Sumber foto: BNPB
Pusat Bola Tangkas - Organisasi Kesehatan Dunia (WHO) sedang memantau varian baru virus corona yang disebut 'Mu'. Pemerintah Indonesia pun mengaku mewaspadai varian baru ini.
“Walaupun saat ini kondisi cenderung normal dan beberapa pembukaan sektor juga secara gradual dilakukan, pemerintah terus berusaha mengawasi mobilitas dalam dan luar negeri dengan penuh kehati-hatian,” kata Juru Bicara Satuan Tugas Percepatan Penanganan Covid-19, Wiku Adisasmito, dalam jumpa pers virtual. konferensi pers, Kamis (2/9/2021).
Varian Mu termasuk dalam kategori variant of interest
Wiku menjelaskan bahwa varian Mu atau b.1.621 pertama kali muncul di Kolombia. Varian ini sudah menyebar ke beberapa negara seperti Amerika Selatan dan Eropa.
Wiku juga mengatakan varian Mu masuk dalam kategori variant of interest (VoI).
“Sejak 31 Agustus lalu, varian b.1.6.2.1 yang pertama kali ditemukan di Kolombia ini, telah ditetapkan menjadi tambahan varian yang masuk dalam kategori variant of interest,” ujarnya.
“Saat ini persebarannya sudah ditemukan di beberapa negara lain di Amerika Selatan dan Eropa. Status VOI diberikan pada varian yang sedang diamati, untuk dapat memberikan kesimpulan bahwa varian ini bersifat lebih efektif infeksius daripada varian originalnya,” imbuhnya.
WHO masih membutuhkan penelitian untuk membuktikan penularan varian Mu
Sebelumnya, WHO memantau varian baru virus corona, Mu. Lembaga yang berbasis di Jenewa, Swiss, mengatakan varian baru memiliki mutasi yang berpotensi menghindari kekebalan yang dihasilkan oleh infeksi atau vaksinasi COVID-19 sebelumnya.
WHO mengatakan varian baru COVID-19 mengandung mutasi genetik yang menunjukkan kekebalan alami, sehingga vaksin atau perawatan antibodi monoklonal saat ini mungkin tidak bekerja sebaik melawan virus corona asli.
WHO juga mengatakan strain Mu masih memerlukan penelitian lebih lanjut untuk menentukan apakah itu terbukti lebih menular, lebih mematikan, atau lebih resisten terhadap vaksin dan perawatan saat ini.

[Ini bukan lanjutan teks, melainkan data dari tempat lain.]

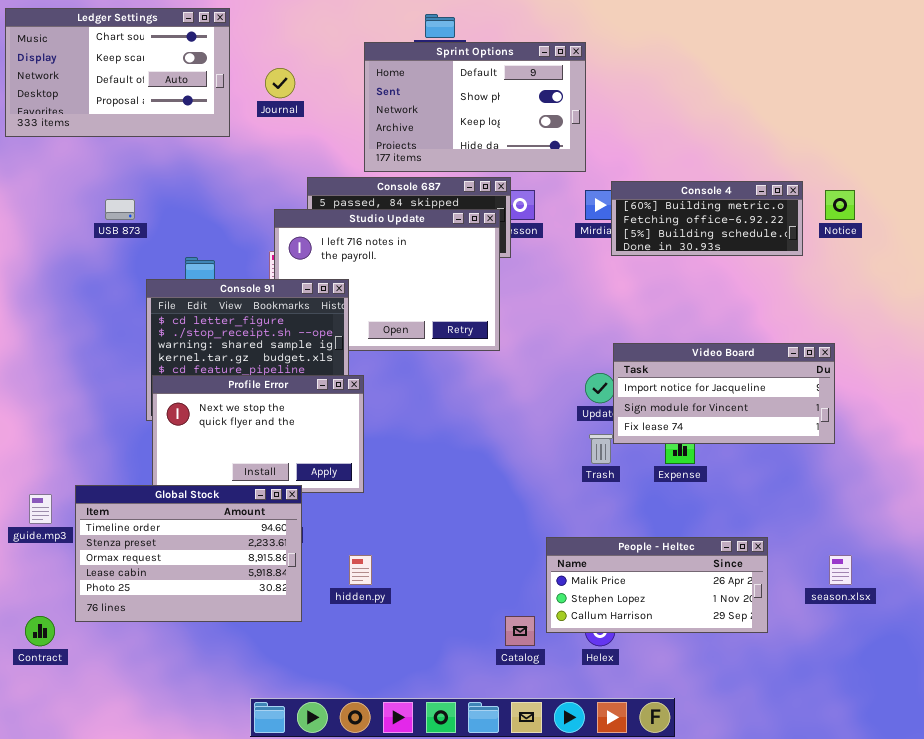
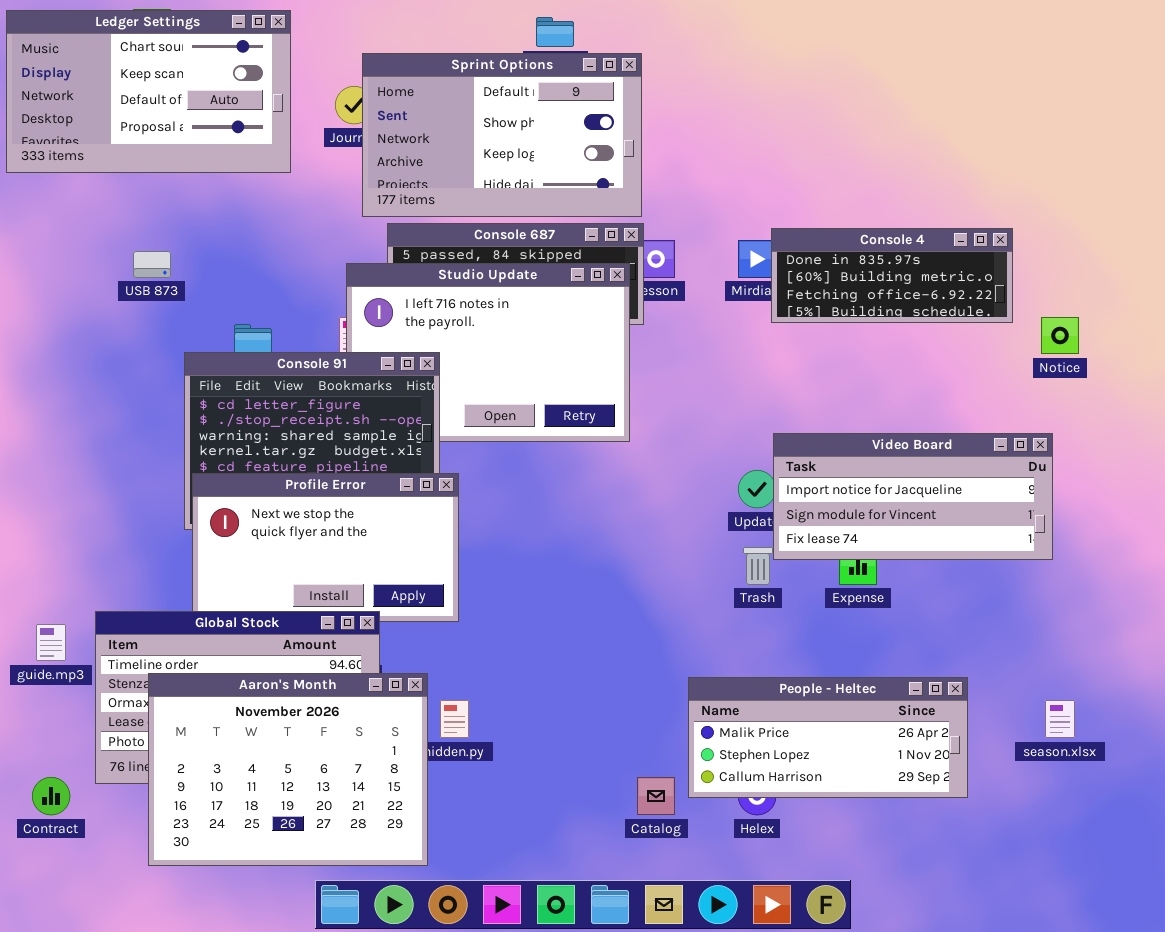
Sprint Options: [364,42,586,172] -> [362,53,642,217], moved
Console 4: [611,181,803,256] -> [771,228,1013,323], scrolled up 1 row
Notice: [825,190,855,220] -> [1041,317,1079,354], moved
Aaron's Month: none -> [148,673,428,866], opened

"Mu memiliki konstelasi mutasi yang menunjukkan sifat potensial untuk lolos dari kekebalan," tulis WHO dalam laporannya, Selasa, 31 Agustus 2021.
"Data awal yang disajikan kepada Kelompok Kerja Evolusi Virus menunjukkan pengurangan kapasitas netralisasi serum pemulihan, dan vaksin yang serupa dengan yang terlihat untuk varian Beta, tetapi ini perlu dikonfirmasi oleh penelitian lebih lanjut," lanjut laporan itu.
Varian Mu telah terdeteksi di 39 negara
Varian baru Mu, menurut WHO, pertama kali diidentifikasi di Kolombia, tetapi sejak itu telah dikonfirmasi di setidaknya 39 negara. Lembaga tersebut juga mengatakan bahwa meskipun prevalensi global varian di antara kasus yang diurutkan telah menurun dan saat ini di bawah 0,1 persen, prevalensinya di Kolombia dan Ekuador secara konsisten meningkat.
WHO juga mengatakan penelitian lebih lanjut diperlukan untuk memahami karakteristik klinis dari varian baru COVID-19.
"Epidemiologi varian Mu di Amerika Selatan, terutama dengan peredaran bersama varian Delta, akan dipantau untuk perubahan," kata WHO.